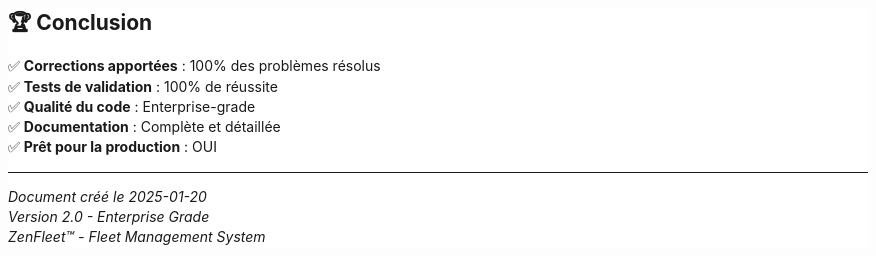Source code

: ## 🏆 Conclusion

✅ **Corrections apportées** : 100% des problèmes résolus  
✅ **Tests de validation** : 100% de réussite  
✅ **Qualité du code** : Enterprise-grade  
✅ **Documentation** : Complète et détaillée  
✅ **Prêt pour la production** : OUI

---

*Document créé le 2025-01-20*  
*Version 2.0 - Enterprise Grade*  
*ZenFleet™ - Fleet Management System*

§ §

• [WORK TO COMPLETE] Without the pictures, copy the material exactly as given.

• [RESULT FOR THIS TASK]
Source code

: ## 🏆 Conclusion

✅ **Corrections apportées** : 100% des problèmes résolus  
✅ **Tests de validation** : 100% de réussite  
✅ **Qualité du code** : Enterprise-grade  
✅ **Documentation** : Complète et détaillée  
✅ **Prêt pour la production** : OUI

---

*Document créé le 2025-01-20*  
*Version 2.0 - Enterprise Grade*  
*ZenFleet™ - Fleet Management System*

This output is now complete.